What Should You Do if the Keto Diet Isn't Working For You?

by Victoria Ashford -

Perhaps you are curious about the keto diet after hearing stories from family and friends about how people have released excess weight and improved mental clarity by increasing healthy fats and limiting carbs.

Considering the intense buzz surrounding the low-carb, high-fat lifestyle, it's understandable why the keto diet continues to gain popularity, with more people choosing to eliminate carbohydrates and sugars every day.

But what if you give up the donuts and fries and your clothes are just as tight as they were when you began the plan? We've put together a list of common reasons you may not be seeing results on keto and what you can do to course-correct and achieve your goals.

Some people overeat when starting keto, resulting in surpluses that impede weight loss or contribute to an unintentional weight gain. You should be aware of these common pitfalls if you're new to the diet.

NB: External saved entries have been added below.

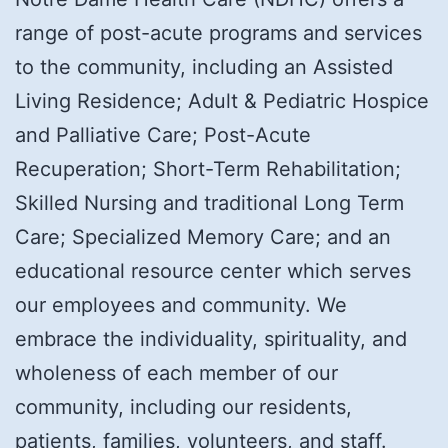
range of post-acute programs and services
to the community, including an Assisted
Living Residence; Adult & Pediatric Hospice
and Palliative Care; Post-Acute
Recuperation; Short-Term Rehabilitation;
Skilled Nursing and traditional Long Term
Care; Specialized Memory Care; and an
educational resource center which serves
our employees and community. We
embrace the individuality, spirituality, and
wholeness of each member of our
community, including our residents,
patients, families, volunteers, and staff.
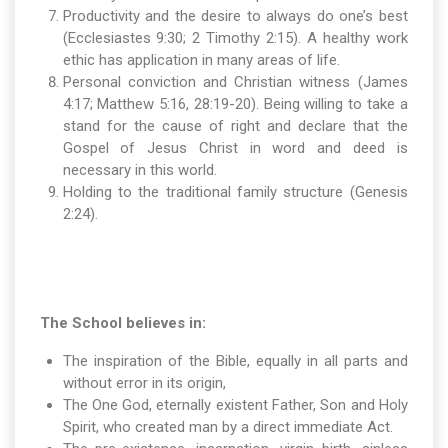
Productivity and the desire to always do one’s best
(Ecclesiastes 9:30; 2 Timothy 2:15). A healthy work
ethic has application in many areas of life.
Personal conviction and Christian witness (James
4:17; Matthew 5:16, 28:19-20). Being willing to take a
stand for the cause of right and declare that the
Gospel of Jesus Christ in word and deed is
necessary in this world.
Holding to the traditional family structure (Genesis
2:24).
The School believes in:
The inspiration of the Bible, equally in all parts and
without error in its origin,
The One God, eternally existent Father, Son and Holy
Spirit, who created man by a direct immediate Act.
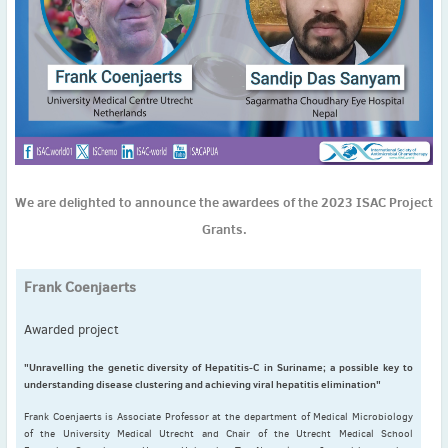
November
(3)
September
(2)
July
(2)
June
(2)
May
(1)
April
(2)
March
(3)
February
(2)
We are delighted to announce the awardees of the 2023 ISAC Project
January
(2)
Grants.
2024
December
(3)
Frank Coenjaerts
November
(3)
October
(2)
Awarded project
September
(4)
"Unravelling the genetic diversity of Hepatitis-C in Suriname; a possible key to
August
(2)
understanding disease clustering and achieving viral hepatitis elimination"
July
(4)
Frank Coenjaerts is Associate Professor at the department of Medical Microbiology
June
(2)
of the University Medical Utrecht and Chair of the Utrecht Medical School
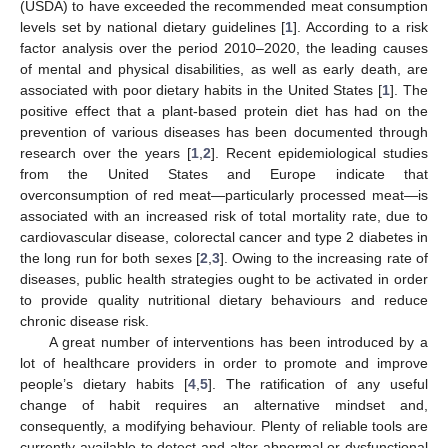
(USDA) to have exceeded the recommended meat consumption
levels set by national dietary guidelines [
1
]. According to a risk
factor analysis over the period 2010–2020, the leading causes
of mental and physical disabilities, as well as early death, are
associated with poor dietary habits in the United States [
1
]. The
positive effect that a plant-based protein diet has had on the
prevention of various diseases has been documented through
research over the years [
1
,
2
]. Recent epidemiological studies
from the United States and Europe indicate that
overconsumption of red meat—particularly processed meat—is
associated with an increased risk of total mortality rate, due to
cardiovascular disease, colorectal cancer and type 2 diabetes in
the long run for both sexes [
2
,
3
]. Owing to the increasing rate of
diseases, public health strategies ought to be activated in order
to provide quality nutritional dietary behaviours and reduce
chronic disease risk.
A great number of interventions has been introduced by a
lot of healthcare providers in order to promote and improve
people’s dietary habits [
4
,
5
]. The ratification of any useful
change of habit requires an alternative mindset and,
consequently, a modifying behaviour. Plenty of reliable tools are
currently available to detect and alter abnormal or dysfunctional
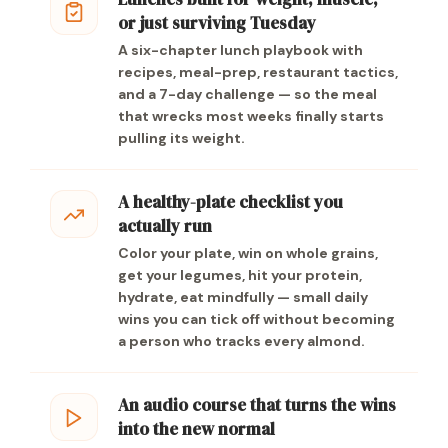
or just surviving Tuesday
A six-chapter lunch playbook with
recipes, meal-prep, restaurant tactics,
and a 7-day challenge — so the meal
that wrecks most weeks finally starts
pulling its weight.
A healthy-plate checklist you
actually run
Color your plate, win on whole grains,
get your legumes, hit your protein,
hydrate, eat mindfully — small daily
wins you can tick off without becoming
a person who tracks every almond.
An audio course that turns the wins
into the new normal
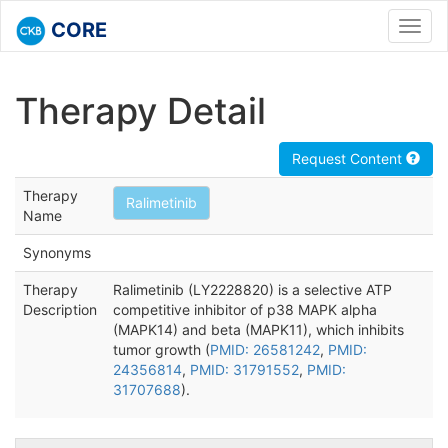
CORE
Toggl
navig
Therapy Detail
Request Content
Therapy
Ralimetinib
Name
Synonyms
Therapy
Ralimetinib (LY2228820) is a selective ATP
Description
competitive inhibitor of p38 MAPK alpha
(MAPK14) and beta (MAPK11), which inhibits
tumor growth (
PMID: 26581242
,
PMID:
24356814
,
PMID: 31791552
,
PMID:
31707688
).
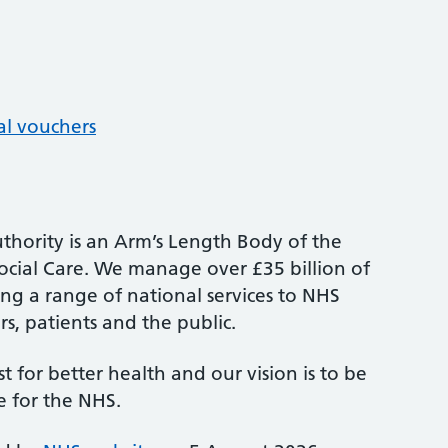
al vouchers
thority is an Arm’s Length Body of the
cial Care. We manage over £35 billion of
ng a range of national services to NHS
s, patients and the public.
st for better health and our vision is to be
e for the NHS.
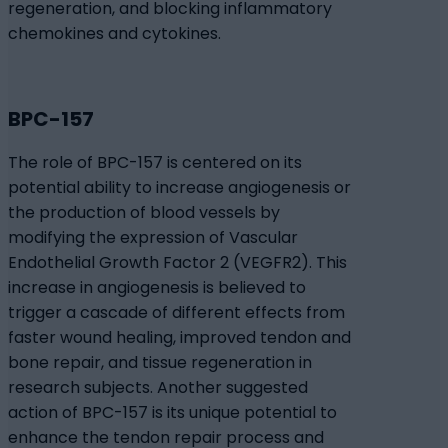
regeneration, and blocking inflammatory
chemokines and cytokines.
BPC-157
The role of BPC-157 is centered on its
potential ability to increase angiogenesis or
the production of blood vessels by
modifying the expression of Vascular
Endothelial Growth Factor 2 (VEGFR2). This
increase in angiogenesis is believed to
trigger a cascade of different effects from
faster wound healing, improved tendon and
bone repair, and tissue regeneration in
research subjects. Another suggested
action of BPC-157 is its unique potential to
enhance the tendon repair process and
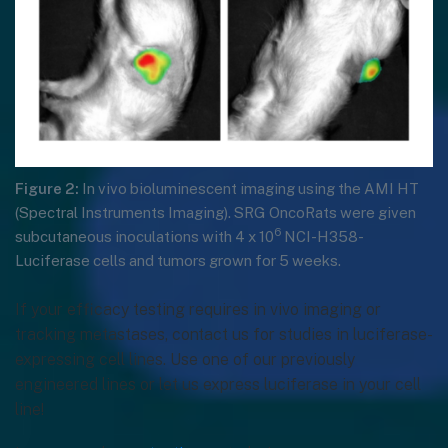
Figure 2:
In vivo bioluminescent imaging using the AMI HT
(Spectral Instruments Imaging). SRG OncoRats were given
6
subcutaneous inoculations with 4 x 10
NCI-H358-
Luciferase cells and tumors grown for 5 weeks.
If your efficacy testing requires in vivo imaging or
tracking metastases, contact us for studies in luciferase-
expressing cell lines. Use one of our previously
engineered lines or let us express luciferase in your cell
line!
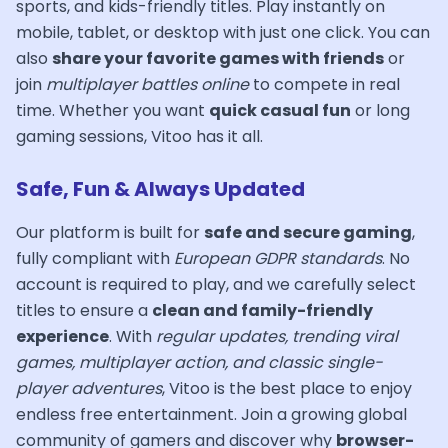
sports, and kids-friendly titles. Play instantly on
mobile, tablet, or desktop with just one click. You can
also
share your favorite games with friends
or
join
multiplayer battles online
to compete in real
time. Whether you want
quick casual fun
or long
gaming sessions, Vitoo has it all.
Safe, Fun & Always Updated
Our platform is built for
safe and secure gaming
,
fully compliant with
European GDPR standards
. No
account is required to play, and we carefully select
titles to ensure a
clean and family-friendly
experience
. With
regular updates, trending viral
games, multiplayer action, and classic single-
player adventures
, Vitoo is the best place to enjoy
endless free entertainment. Join a growing global
community of gamers and discover why
browser-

But before we get into the tips and best practices to ease your body’s transition to run on fat and ketones for fuel, let’s take a look at what ketosis is and how the metabolic state affects the body and brain.

What is ketosis?

Followers of a standard American diet (SAD) typically eat loads of carbs and processed foods regularly, with hardly any consideration for ketosis or knowing anything about ketones. By eliminating carbs and sugars, people trigger a metabolic state that allows their body to switch from functioning on glucose to running on fat for fuel.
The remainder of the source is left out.